Kova regards the clever disguise the Alteans have chosen for the preserved AI consciousness of their dearly departed monarch. Sendek's last transmission had alerted Haggar to this valuable resource, not to mention emotional comfort to Princess Allura, and had sent her creepy, but also magical, feline to destroy it. It would only take one quick swipe from the cat's poison-laden claws to bring Kaltenecker down. Kova pulls back, her front paws kneading the ground in anticipation. But just as she pounces, the air erupts with lasers and squeaks.

Kova turns mid-air. If she'd had fur, it would all have been standing on end. Charging at her is a murine iron behemoth, a good head taller than Kova and swinging a flaming sword.

"A flaming sword?" Keith has reached the end of his patience. Also, Lance was incorporating an interpretive dance element into the story and needed to be stopped. "You're saying this … thing," Keith gestures toward the two-foot-high robot mouse that Platt and Plachu are earnestly polishing, "has a flaming sword?"

"We call it the Mighty Mouse," says Lance and pats the metal head.

"Technically it's the X-47," says Hunk, "and the sword is more glow-y than fire-y, but's it got this vibration cutting edge that should be quite effective. We had a couple of Balmera shards lying about and maybe it's from sharing a cryopod with the princess for 10,000 years, but we've discovered that Chuchule can channel Quintessence."

Keith decides not to get drawn into technical details. "I still don't understand what compelled you three to build the space mice their own fighting robot."

"Keith," says Lance, "weren't you listening to the use-case scenario? What if Haggar's cat were to sneak onboard-"

"I'd think it more likely Kova would be sent to sabotage our healing pods, or poison the food goo machine, not attack our cow."

Lance shrugs, "Practically speaking yes, but I find that it packs more emotional punch if a beloved secondary character's life is on the line. Anyway, the universe is filled with dangerous aliens and some of them are small. Like the face suckers from Aliens, or gremlins, or …"

"Tribbles," adds Pidge.

"You built this thing for tribbles?"

It's Pidge's turn to shrug. "As the shortest member of the team, I thought it prudent to have an alternative option to send down the ventilation shafts and air ducts. I get claustrophobic."

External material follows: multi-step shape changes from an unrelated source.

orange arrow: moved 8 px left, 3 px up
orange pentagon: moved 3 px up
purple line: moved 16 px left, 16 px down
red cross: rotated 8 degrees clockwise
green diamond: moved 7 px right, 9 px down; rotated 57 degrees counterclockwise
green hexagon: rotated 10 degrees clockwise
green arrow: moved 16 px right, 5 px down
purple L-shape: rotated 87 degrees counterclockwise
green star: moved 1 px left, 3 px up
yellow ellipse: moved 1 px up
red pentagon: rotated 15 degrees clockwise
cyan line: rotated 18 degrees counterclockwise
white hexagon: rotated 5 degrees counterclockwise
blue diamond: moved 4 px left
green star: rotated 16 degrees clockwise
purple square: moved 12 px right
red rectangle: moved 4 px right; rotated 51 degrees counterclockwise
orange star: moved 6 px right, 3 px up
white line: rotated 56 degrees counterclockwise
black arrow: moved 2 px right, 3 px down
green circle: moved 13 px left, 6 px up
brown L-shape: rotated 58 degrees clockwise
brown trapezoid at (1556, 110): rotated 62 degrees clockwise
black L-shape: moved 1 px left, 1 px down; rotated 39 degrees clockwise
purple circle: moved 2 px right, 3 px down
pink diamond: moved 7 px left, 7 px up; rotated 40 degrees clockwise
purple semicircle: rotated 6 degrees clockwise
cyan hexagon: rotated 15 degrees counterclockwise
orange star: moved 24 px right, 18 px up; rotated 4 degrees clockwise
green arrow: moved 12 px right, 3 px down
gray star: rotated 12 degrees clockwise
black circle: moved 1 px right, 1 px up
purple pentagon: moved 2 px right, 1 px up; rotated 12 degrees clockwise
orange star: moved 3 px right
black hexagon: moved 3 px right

"Honestly," admits Hunk, "Lance had me at robot mouse."

Keith wants to argue the idiocy of devoting the team's scientific and engineering skills to the construction of something that looks like the best-in-show at a Maker Faire. But all four space mice are giving him big, watery, emotion-filled eyes, so he sighs and says, "What was it you wanted my help with?"

"Training," explains Hunk, "Lance has gotten them up to speed with the laser guns, but the little guys are having trouble maneuvering the X-47 and using the sword for close combat. We thought you could program the training deck with some smaller battle bots and maybe set up an obstacle course for them to fly around."

"This thing can fly?" a smidgen of curiosity creeps into Keith's voice.

"With its ears," says Pidge, "like Dumbo."

"Okay," Keith motions to the mice and their robot, "but no more crazy animal contraptions. I don't want a cybernetic Kaltenecker or anything like that," he adds over his shoulder as he leaves the room.

The three remaining Paladins say nothing but give each other conspiratorial glances – and that can mean whatever you want it to.